TRENTON, Canada (AA) – Canada will remain in Afghanistan past the US deadline of Aug. 31 if possible, Prime Minister Justin Trudeau said Tuesday.
“We’re going to continue to work every single day to get as many people out alongside our allies,” he said during an election campaign stop in Hamilton, Ontario. “The commitment by our fellow G7 nations is clear: we’re all going to work together to save as many people as possible.”
His remarks came despite US President Joe Biden’s refusal to keep American troops in the beleaguered county after month’s end, even though he was urged to do so at a G7 virtual meeting Tuesday.
America has by far the most military personnel in Afghanistan, and other countries depend on the US presence. There is chaos at Kabul airport as countries try to airlift out Afghans who helped the US and its allies during the two-decade-long stay in Afghanistan, including drivers, cooks and interpreters.
Reports say that some G7 countries, including France and the UK, were pushing for an extension on the US deadline due to the rapid advance of the Taliban and its takeover of the country.
But in the end, the US president said no, possibly because the Americans and the Taliban had agreed that the US would quit Afghanistan by Aug. 31.
Thousands of Afghans are outside Kabul airport, desperately trying to be evacuated because they fear the Taliban will brand them as traitors and kill them because they helped the allies. About a dozen countries are attempting to evacuate the threatened Afghans and their families.

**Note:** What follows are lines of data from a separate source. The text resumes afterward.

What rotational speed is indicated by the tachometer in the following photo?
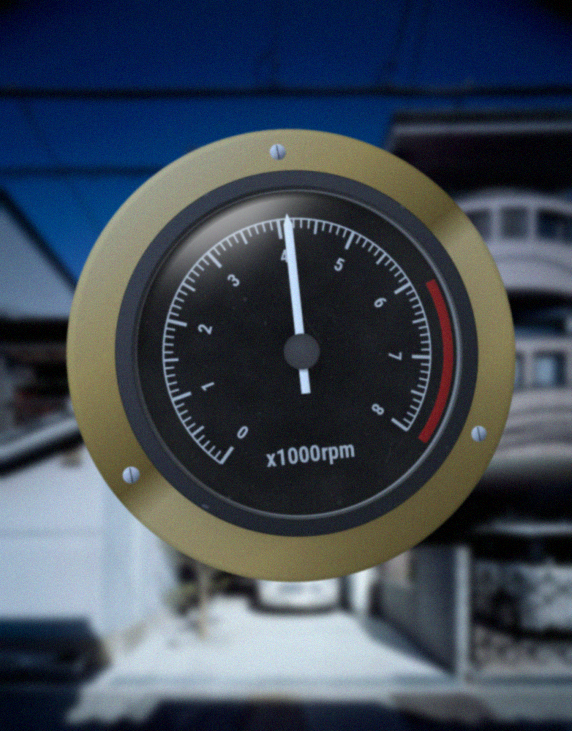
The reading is 4100 rpm
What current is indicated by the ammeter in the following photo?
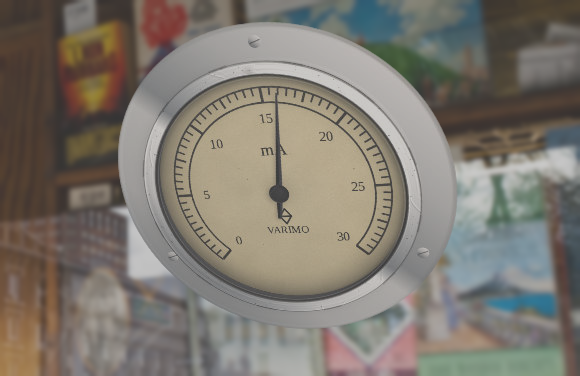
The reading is 16 mA
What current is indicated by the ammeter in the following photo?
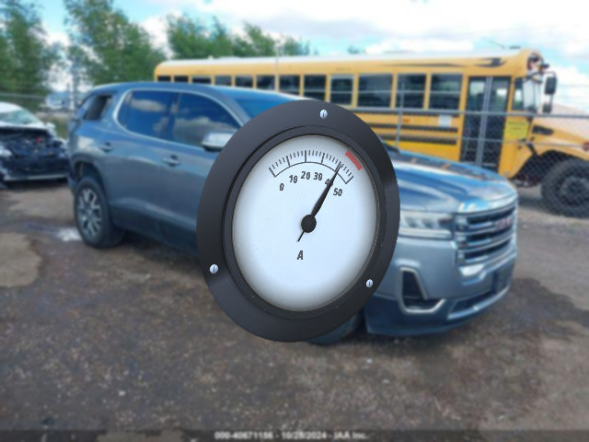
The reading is 40 A
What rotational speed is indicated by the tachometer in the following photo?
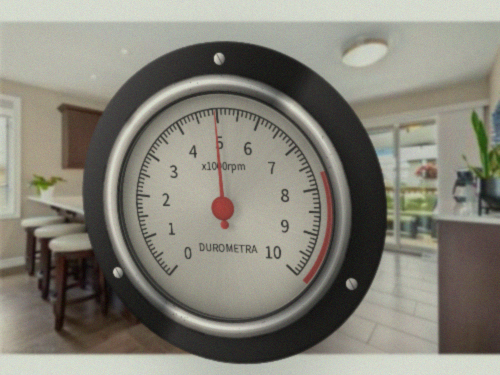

Trudeau said the Taliban’s takeover would mean evaluating Canadian aid dollars to Afghanistan.
“That is absolutely something we’re looking at right now, obviously, with the Taliban in control of the country,” he said. “Our regular aid, investments and agencies need to be looked at carefully to make sure we are not supporting, indirectly, the Taliban.”
Thousands have been evacuated from about a dozen countries to date. Turkish President Recep Tayyip Erdogan said as of last week Turkey had flown out about 550 citizens.
The US had evacuated 48,000 people as of Aug. 23. Canada airlifted out 500 on Monday, Canadian Defense Minister Harjit Sajjan tweeted.